§ Data records
# # # # # # #

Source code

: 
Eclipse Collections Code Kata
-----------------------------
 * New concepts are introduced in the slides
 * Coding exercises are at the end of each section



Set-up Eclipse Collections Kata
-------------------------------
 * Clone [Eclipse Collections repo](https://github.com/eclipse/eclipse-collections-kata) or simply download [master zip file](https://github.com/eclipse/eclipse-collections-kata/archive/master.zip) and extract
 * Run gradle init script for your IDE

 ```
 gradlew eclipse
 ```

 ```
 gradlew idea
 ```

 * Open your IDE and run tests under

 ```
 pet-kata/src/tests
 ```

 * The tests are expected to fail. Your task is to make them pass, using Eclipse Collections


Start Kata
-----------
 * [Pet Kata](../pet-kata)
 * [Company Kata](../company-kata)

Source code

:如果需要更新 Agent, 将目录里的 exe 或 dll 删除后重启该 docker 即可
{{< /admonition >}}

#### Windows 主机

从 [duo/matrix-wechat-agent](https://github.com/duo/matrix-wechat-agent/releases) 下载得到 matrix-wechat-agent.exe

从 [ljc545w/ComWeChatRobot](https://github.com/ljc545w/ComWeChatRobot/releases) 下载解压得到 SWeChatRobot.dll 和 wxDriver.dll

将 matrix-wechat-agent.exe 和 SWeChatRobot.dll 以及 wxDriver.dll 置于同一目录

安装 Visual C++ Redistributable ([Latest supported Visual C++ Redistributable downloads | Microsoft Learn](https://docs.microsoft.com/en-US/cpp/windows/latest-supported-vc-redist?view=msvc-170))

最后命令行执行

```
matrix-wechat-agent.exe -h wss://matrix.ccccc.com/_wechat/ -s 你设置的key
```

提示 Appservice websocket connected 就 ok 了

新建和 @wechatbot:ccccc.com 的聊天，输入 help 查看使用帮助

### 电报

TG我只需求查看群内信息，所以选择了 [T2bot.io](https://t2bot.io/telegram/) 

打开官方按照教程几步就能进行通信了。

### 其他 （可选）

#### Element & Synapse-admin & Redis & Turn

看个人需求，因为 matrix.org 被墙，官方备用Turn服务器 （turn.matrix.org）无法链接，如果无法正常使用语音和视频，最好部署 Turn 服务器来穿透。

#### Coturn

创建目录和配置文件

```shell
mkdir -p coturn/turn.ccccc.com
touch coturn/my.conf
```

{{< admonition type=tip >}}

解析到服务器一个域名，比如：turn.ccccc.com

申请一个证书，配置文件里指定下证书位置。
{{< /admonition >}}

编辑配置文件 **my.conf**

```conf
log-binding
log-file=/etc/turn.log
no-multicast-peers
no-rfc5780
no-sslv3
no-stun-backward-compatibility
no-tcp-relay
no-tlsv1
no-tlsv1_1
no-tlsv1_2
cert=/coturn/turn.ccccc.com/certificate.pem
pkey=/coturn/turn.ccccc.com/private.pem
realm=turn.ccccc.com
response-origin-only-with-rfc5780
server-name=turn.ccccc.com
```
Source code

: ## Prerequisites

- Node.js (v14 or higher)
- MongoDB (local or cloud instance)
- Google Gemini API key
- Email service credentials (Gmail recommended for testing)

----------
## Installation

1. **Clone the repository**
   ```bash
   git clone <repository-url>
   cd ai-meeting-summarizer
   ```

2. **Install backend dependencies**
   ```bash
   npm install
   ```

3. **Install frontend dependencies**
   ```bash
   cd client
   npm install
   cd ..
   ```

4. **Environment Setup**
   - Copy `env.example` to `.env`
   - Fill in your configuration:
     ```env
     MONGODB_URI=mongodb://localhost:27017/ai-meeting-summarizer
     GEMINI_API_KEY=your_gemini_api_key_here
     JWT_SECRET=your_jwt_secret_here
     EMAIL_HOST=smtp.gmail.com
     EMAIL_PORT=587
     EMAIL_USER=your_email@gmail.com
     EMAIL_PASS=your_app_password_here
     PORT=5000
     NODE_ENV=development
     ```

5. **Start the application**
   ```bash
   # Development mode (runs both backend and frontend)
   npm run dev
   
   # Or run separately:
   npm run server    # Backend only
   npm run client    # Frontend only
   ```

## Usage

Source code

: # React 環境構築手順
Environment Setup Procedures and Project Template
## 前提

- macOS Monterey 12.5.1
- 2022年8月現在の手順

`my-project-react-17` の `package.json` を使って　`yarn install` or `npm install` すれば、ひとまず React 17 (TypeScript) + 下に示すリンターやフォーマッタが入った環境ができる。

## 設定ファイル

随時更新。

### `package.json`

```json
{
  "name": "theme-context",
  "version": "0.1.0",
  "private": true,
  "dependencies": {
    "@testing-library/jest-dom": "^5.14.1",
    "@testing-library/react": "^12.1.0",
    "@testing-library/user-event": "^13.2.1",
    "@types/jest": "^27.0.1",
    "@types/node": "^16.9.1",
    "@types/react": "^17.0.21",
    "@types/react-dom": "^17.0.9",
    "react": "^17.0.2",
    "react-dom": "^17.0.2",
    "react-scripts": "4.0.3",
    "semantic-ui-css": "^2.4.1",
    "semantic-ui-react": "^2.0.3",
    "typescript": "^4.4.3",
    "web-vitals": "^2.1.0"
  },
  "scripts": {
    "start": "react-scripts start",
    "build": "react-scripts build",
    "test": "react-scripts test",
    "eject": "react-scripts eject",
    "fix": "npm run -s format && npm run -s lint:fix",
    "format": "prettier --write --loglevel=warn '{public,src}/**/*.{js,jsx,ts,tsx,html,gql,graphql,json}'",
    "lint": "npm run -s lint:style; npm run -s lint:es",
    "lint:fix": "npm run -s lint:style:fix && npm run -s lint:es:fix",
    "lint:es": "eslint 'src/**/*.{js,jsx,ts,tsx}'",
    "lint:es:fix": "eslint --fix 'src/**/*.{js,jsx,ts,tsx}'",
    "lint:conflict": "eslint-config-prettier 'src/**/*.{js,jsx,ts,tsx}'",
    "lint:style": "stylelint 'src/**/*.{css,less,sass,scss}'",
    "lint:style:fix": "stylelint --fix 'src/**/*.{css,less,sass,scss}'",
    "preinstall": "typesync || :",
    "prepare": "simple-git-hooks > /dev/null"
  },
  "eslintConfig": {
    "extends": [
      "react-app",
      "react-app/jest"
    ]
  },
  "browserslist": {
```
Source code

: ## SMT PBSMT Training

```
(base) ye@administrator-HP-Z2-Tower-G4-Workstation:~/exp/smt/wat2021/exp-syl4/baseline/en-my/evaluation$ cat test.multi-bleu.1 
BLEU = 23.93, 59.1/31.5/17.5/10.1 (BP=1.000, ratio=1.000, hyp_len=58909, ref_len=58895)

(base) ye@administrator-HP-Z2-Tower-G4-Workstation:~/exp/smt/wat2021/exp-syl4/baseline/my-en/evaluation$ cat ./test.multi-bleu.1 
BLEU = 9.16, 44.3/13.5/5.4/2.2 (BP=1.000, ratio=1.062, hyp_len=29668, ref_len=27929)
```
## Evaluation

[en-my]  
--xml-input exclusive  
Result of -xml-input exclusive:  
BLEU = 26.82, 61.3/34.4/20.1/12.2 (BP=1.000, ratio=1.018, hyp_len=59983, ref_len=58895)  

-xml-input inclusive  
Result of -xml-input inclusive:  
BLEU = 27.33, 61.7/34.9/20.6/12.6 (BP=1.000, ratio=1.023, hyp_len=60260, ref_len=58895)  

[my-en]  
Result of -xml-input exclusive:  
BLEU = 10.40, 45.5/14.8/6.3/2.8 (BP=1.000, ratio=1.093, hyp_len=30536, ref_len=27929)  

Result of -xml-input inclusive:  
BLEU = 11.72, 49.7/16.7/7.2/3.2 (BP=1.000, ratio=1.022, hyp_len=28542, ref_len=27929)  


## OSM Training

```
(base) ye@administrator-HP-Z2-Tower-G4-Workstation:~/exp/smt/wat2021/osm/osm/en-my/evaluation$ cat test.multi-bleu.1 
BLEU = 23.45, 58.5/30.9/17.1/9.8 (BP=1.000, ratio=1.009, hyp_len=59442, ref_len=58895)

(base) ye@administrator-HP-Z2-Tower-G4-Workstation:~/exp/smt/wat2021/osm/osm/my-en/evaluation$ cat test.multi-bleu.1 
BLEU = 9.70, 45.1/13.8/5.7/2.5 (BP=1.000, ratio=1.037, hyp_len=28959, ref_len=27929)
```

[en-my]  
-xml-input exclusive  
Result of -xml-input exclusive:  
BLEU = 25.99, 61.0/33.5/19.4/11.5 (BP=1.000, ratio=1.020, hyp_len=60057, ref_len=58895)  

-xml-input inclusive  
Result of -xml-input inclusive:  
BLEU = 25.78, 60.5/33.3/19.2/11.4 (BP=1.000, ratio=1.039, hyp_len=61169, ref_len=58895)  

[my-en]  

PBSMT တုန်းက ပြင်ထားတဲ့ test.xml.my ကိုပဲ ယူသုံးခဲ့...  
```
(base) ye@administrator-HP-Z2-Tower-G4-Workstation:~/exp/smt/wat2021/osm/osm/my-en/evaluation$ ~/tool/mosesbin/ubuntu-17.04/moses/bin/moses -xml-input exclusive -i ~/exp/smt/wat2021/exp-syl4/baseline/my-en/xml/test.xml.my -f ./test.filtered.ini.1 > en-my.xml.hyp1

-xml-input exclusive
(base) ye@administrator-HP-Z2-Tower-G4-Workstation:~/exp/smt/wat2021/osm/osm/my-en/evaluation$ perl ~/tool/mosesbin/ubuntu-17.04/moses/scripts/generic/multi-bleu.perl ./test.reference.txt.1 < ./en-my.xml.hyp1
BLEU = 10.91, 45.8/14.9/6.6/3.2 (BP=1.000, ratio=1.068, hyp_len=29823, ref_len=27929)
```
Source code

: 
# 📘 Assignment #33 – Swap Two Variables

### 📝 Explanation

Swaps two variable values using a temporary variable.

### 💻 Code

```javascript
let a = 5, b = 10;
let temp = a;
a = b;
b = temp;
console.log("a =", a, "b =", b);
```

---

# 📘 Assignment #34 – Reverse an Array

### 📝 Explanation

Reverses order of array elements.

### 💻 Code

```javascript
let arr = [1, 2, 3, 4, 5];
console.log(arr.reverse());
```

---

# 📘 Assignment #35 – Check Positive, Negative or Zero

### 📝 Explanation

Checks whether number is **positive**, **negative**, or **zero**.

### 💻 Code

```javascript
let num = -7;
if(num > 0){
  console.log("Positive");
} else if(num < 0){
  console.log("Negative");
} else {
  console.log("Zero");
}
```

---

# # # # # # #

§ About this task
Restate, word for word and without additions, every line from the top of the listing above through the line that contains "#### Element & Synapse-admin & Redis & Turn".

§ Exercise output
Source code

: 
Eclipse Collections Code Kata
-----------------------------
 * New concepts are introduced in the slides
 * Coding exercises are at the end of each section



Set-up Eclipse Collections Kata
-------------------------------
 * Clone [Eclipse Collections repo](https://github.com/eclipse/eclipse-collections-kata) or simply download [master zip file](https://github.com/eclipse/eclipse-collections-kata/archive/master.zip) and extract
 * Run gradle init script for your IDE

 ```
 gradlew eclipse
 ```

 ```
 gradlew idea
 ```

 * Open your IDE and run tests under

 ```
 pet-kata/src/tests
 ```

 * The tests are expected to fail. Your task is to make them pass, using Eclipse Collections


Start Kata
-----------
 * [Pet Kata](../pet-kata)
 * [Company Kata](../company-kata)

Source code

:如果需要更新 Agent, 将目录里的 exe 或 dll 删除后重启该 docker 即可
{{< /admonition >}}

#### Windows 主机

从 [duo/matrix-wechat-agent](https://github.com/duo/matrix-wechat-agent/releases) 下载得到 matrix-wechat-agent.exe

从 [ljc545w/ComWeChatRobot](https://github.com/ljc545w/ComWeChatRobot/releases) 下载解压得到 SWeChatRobot.dll 和 wxDriver.dll

将 matrix-wechat-agent.exe 和 SWeChatRobot.dll 以及 wxDriver.dll 置于同一目录

安装 Visual C++ Redistributable ([Latest supported Visual C++ Redistributable downloads | Microsoft Learn](https://docs.microsoft.com/en-US/cpp/windows/latest-supported-vc-redist?view=msvc-170))

最后命令行执行

```
matrix-wechat-agent.exe -h wss://matrix.ccccc.com/_wechat/ -s 你设置的key
```

提示 Appservice websocket connected 就 ok 了

新建和 @wechatbot:ccccc.com 的聊天，输入 help 查看使用帮助

### 电报

TG我只需求查看群内信息，所以选择了 [T2bot.io](https://t2bot.io/telegram/) 

打开官方按照教程几步就能进行通信了。

### 其他 （可选）

#### Element & Synapse-admin & Redis & Turn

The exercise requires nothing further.